Wood Ear with Pork

Wood Ear with Pork

This savory Black Fungus and Pork Stir-Fry is a deliciously balanced dish that combines tender pork, earthy black fungus, and crisp cucumber for a satisfying meal. The pork tenderloin is marinated with cooking wine and salt for extra flavor, then coated in starch for a silky texture. Paired with fluffy scrambled eggs and aromatic garlic, this stir-fry comes together in minutes with a light, savory sauce. The black fungus adds a delightful chewiness, while the cucumber provides a refreshing crunch. Quick and easy to prepare, this dish is perfect for a weeknight dinner, offering a harmony of textures and umami-rich flavors. Serve it over steamed rice for a complete, wholesome meal that’s both nutritious and irresistibly tasty.

15 Minutes
Medium
4 servings

Ingredients

Metric US
4 serving

Main Ingredients

🥩
pork tenderloin
200g
🥩
black fungus
5g (dried)

The aromatics

🧅
cucumber
150g
🧅
eggs
2

The sauce & seasonings

🧂
garlic
3 cloves
🧂
cooking wine
15ml
🧂
salt
0.5 tsp
🧂
starch
3 tsp (2 tsp for pork, 1 tsp for sauce)
🧂
monosodium glutamate
0.25 tsp
🧂
oil
1 tbsp

Instructions

1. Step 1

Soak the black fungus in water, wash it, cut off the stalk, and cut the larger ones into smaller pieces. Use the back of a knife to loosen the pork tenderloin, slice it, and mix it with a small amount of cooking wine and salt.

2. Step 2

Then, coat the pork with starch, slice the cucumber, and beat the eggs into a liquid.

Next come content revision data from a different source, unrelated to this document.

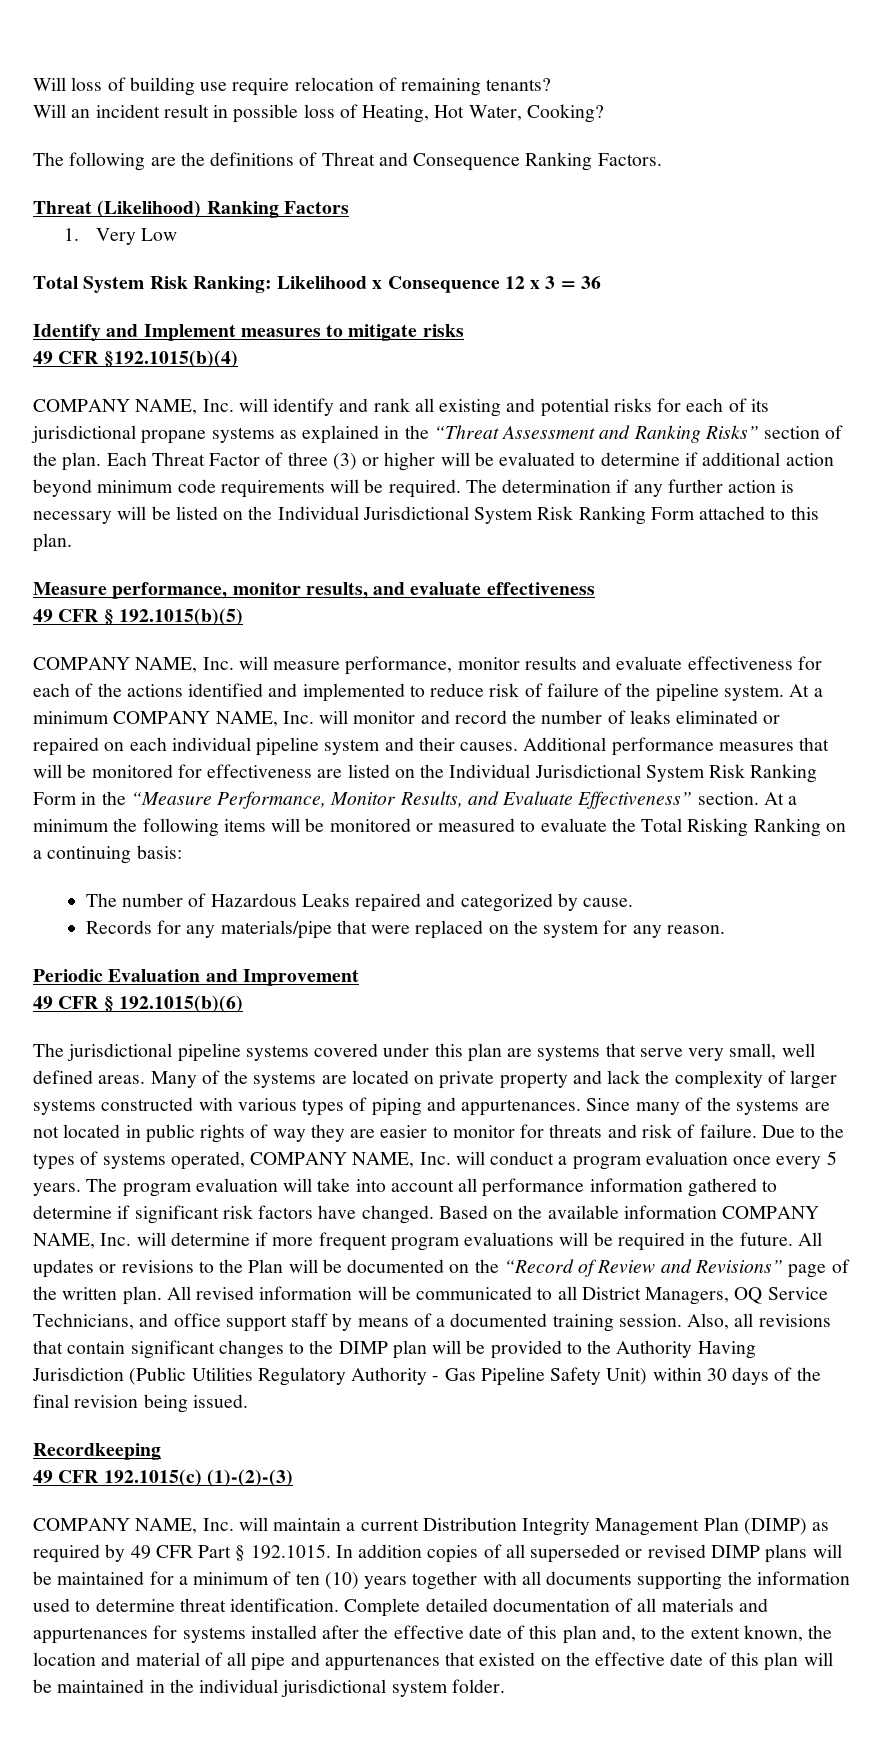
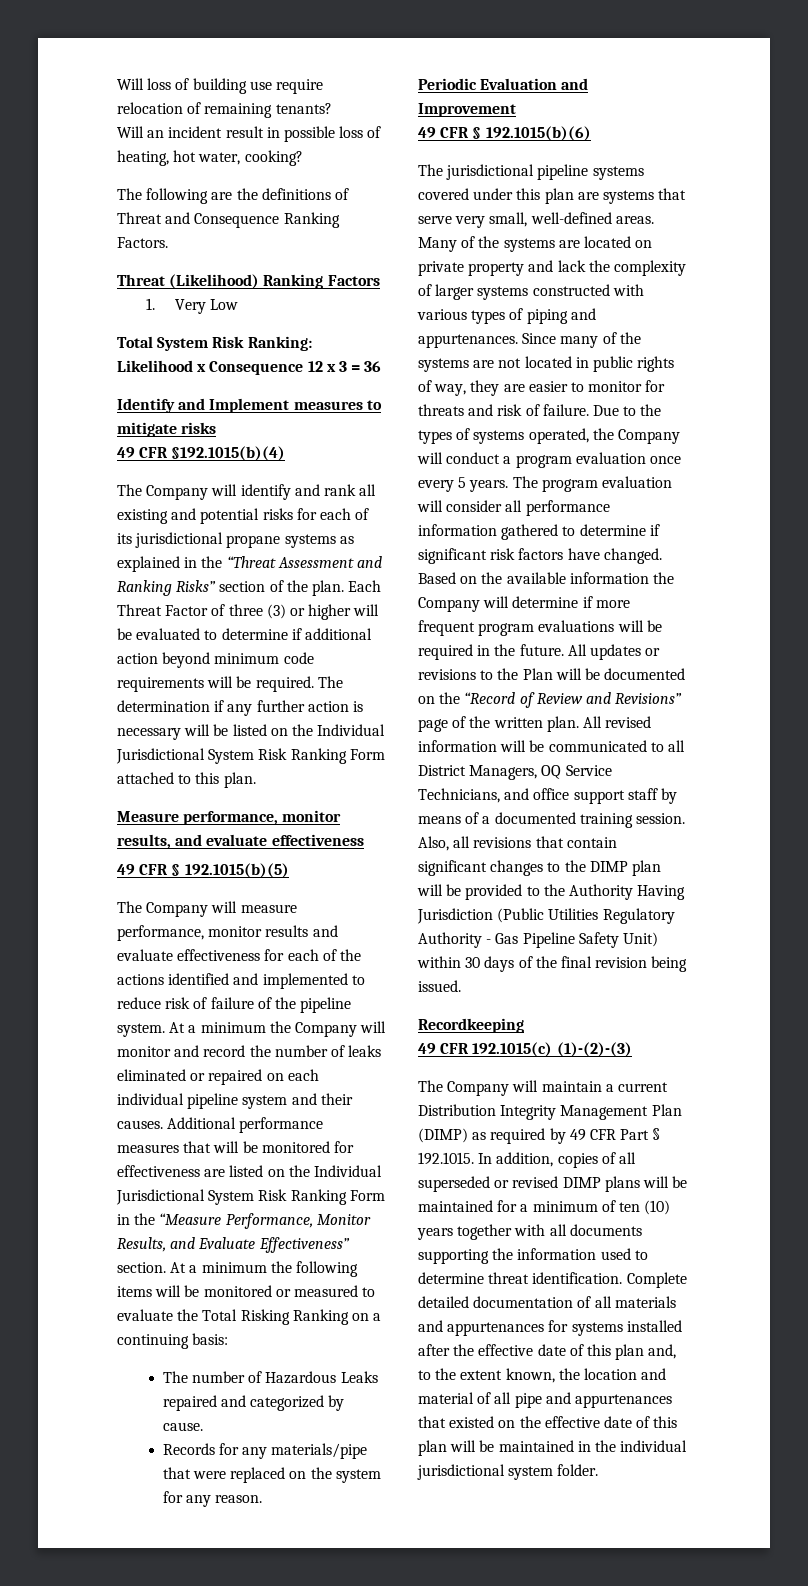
[362,104,604,123] Heating, Hot Water, Cooking? -> [117,150,303,166] heating, hot water, cooking?
[33,399,234,415] COMPANY NAME, Inc. -> [117,484,209,500] The Company
[33,657,234,673] COMPANY NAME, Inc. -> [117,901,209,917] The Company
[113,711,314,727] COMPANY NAME, Inc. -> [269,1021,357,1037] the Company
[781,1043,815,1057] [33,1070,93,1084] well defined -> [530,212,612,224] well-defined
[272,1129,306,1142] way -> [434,384,467,396] way,
[250,1152,451,1168] COMPANY NAME, Inc. -> [592,428,680,444] the Company
[317,1178,454,1192] take into account -> [446,500,503,512] consider
[722,1206,820,1219] [33,1233,132,1249] COMPANY NAME, Inc. -> [652,572,674,584] [418,597,480,612] the Company
[33,1518,234,1534] COMPANY NAME, Inc. -> [418,1080,510,1096] The Company
[358,1544,423,1558] addition -> [496,1152,554,1167] addition,

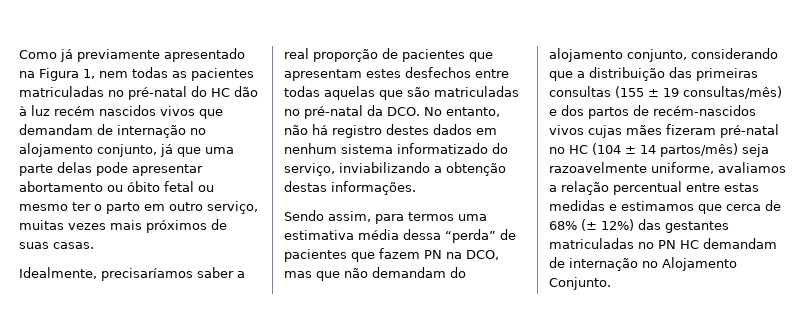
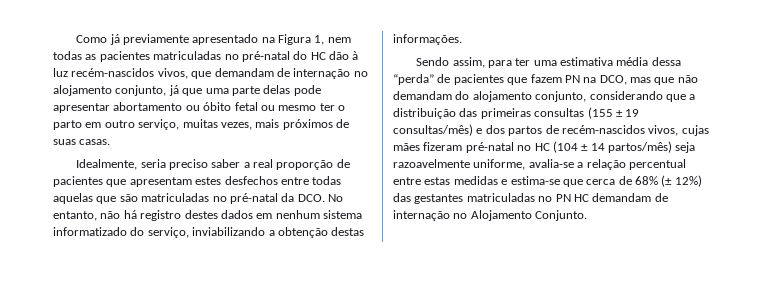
[54,105,195,116] recém nascidos vivos -> [71,68,188,79] recém-nascidos vivos,
[68,223,106,230] vezes -> [220,122,252,130] vezes,
[101,268,193,281] precisaríamos -> [140,159,208,170] seria preciso
[408,212,454,221] termos -> [515,58,531,66] ter
[549,125,584,135] vivos -> [648,125,679,136] vivos,
[718,162,786,173] avaliamos -> [528,159,574,168] avalia-se
[621,201,694,211] estimamos -> [510,176,560,185] estima-se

Lightly crush the garlic.

3. Step 3

Heat oil in a pan, add the pork and stir-fry until it changes color, then remove it from the pan. Add the eggs to the pan and stir-fry until they are slightly set, then remove them from the pan.

4. Step 4

Add the crushed garlic to the pan and stir-fry until fragrant, then add the cucumber, black fungus, eggs, and pork. Stir-fry for about 1-2 minutes, add a small amount of water, and then add salt, monosodium glutamate, and a small amount of water starch to thicken the sauce. Remove from the pan.